Coming to America, George and Anna Busch founded Busch’s on the southern end of this barrier island as a small hotel in 1882. That was just six years after Lt. Col. George Custer made the mistake of taking on the forces of Sitting Bull and Crazy Horse in the Battle of Little Big Horn.
What made Crazy Horse even crazier in that battle was the new flood of white prospectors heading westward following the discovery of gold on Sioux lands, producing a string of broken treaties and the corralling of previously freewheeling Indians onto reservations.
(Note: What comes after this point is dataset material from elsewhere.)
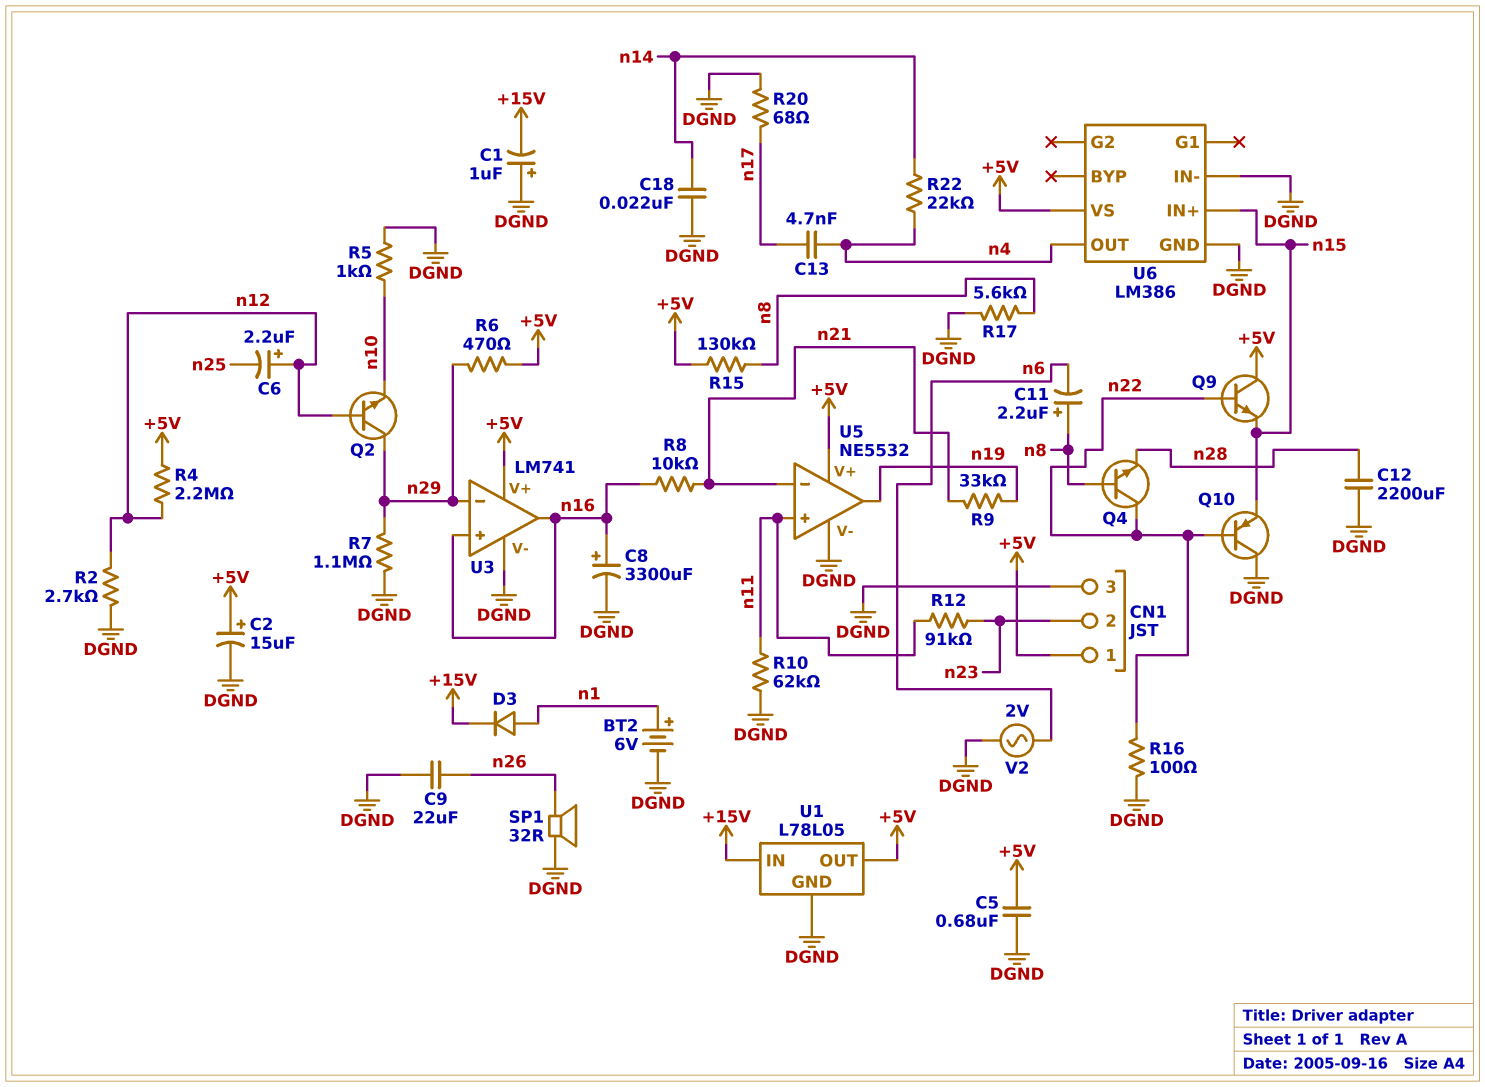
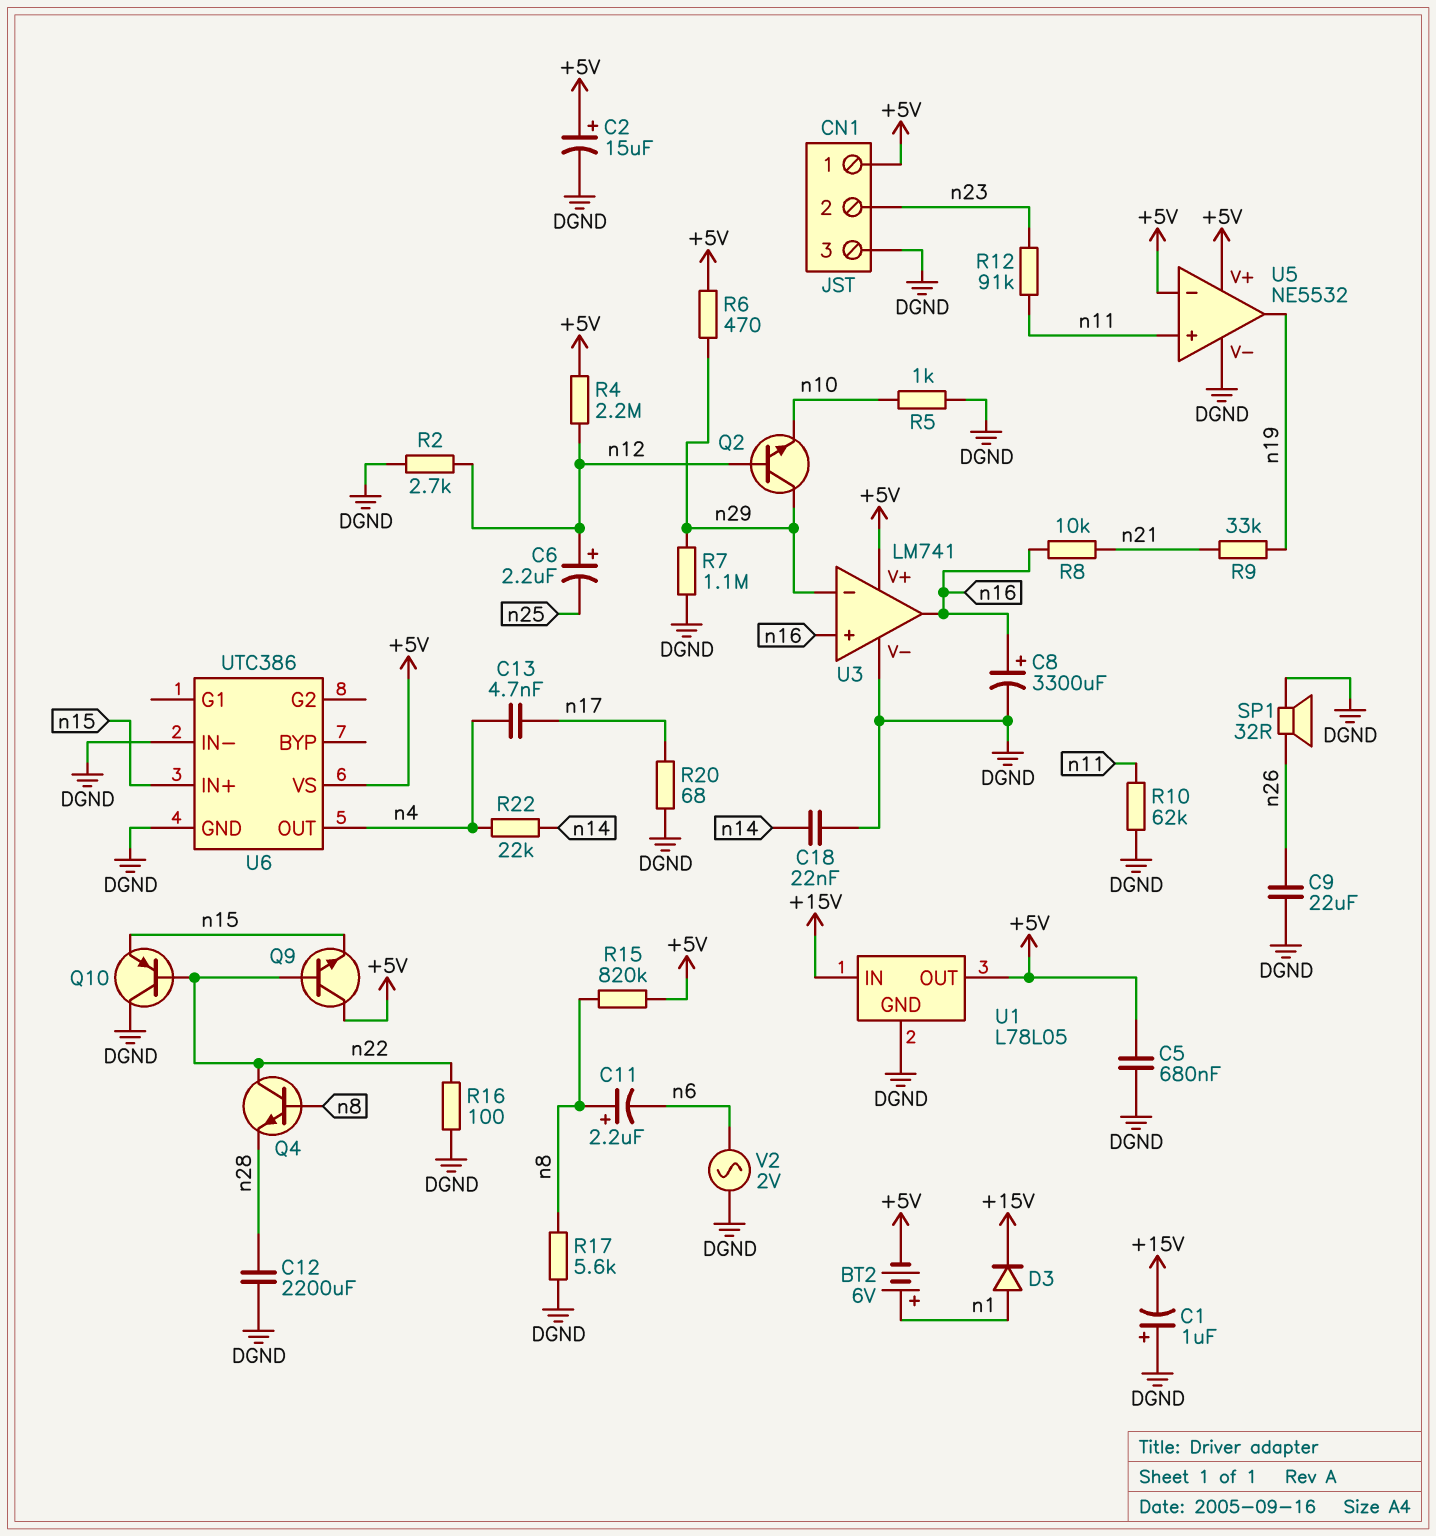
BT2: 6V (plus n1, minus DGND) -> 6V (plus n1, minus +5V)
R15: 130k (+5V, n8) -> 820k (+5V, n8)
U5 pin in-: n21 -> +5V
U6: LM386 -> UTC386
Speaking of things related to fire water, John Dougherty reported in Beachcomber magazine that it was George Busch’s brother Adolphus, similarly entrepreneurial, who headed farther west and joined the Anheuser Brewery, “becoming the ‘Busch’ in Anheuser-Busch.”
Adolphus rose through the ranks the smart way, by marrying the owner’s daughter. He wed Eberhard Anheuser’s daughter, Lilly, in 1861. To fully seal the deal, Adolphus’s brother married Lilly’s sister in the same service, providing Mr. Adolphus with two newly minted Busch sons-in-law on the same day.
Three years later, Adolphus began working at his father-in-law’s brewery. In 1880, he became president of the company upon Eberhard’s death that is today the largest brewing company in America.
In Sea Isle, so top secret is Busch’s recipe for deviled crab, the restaurant’s long-running signature dish, that the owners said several years ago that the recipe is so closely guarded that “no more than six people have used it in 90 years.” It’s like the Vatican’s covert archives.
The other big news is that we were sitting on our deck the last few weeks and watching 700,000 cubic yards of newly dredged sand being pumped onto our storm-damaged beach, at a cost per cubic yard of $7.02.
Reimbursement for three-quarters of that $4,914,000 price tag is supposed to come from state and federal governments, both of which are broke. It’s an expense that many environmentalists and my most doctrinaire libertarian friends aren’t happy about. Both say to let the ocean go where it wants. Easy to say if you don’t own a house on the beach or a boardwalk fudge shop.
In fishing news, stripers are biting like crazy on clams in the early morning surf. No BP oil yet.
RALPH R. REILAND
Pittsburgh, Pa.
(ED. NOTE: The author is an associate professor of economics at Robert Morris University in Pittsburgh and a columnist with the Pittsburgh Tribune-Review.)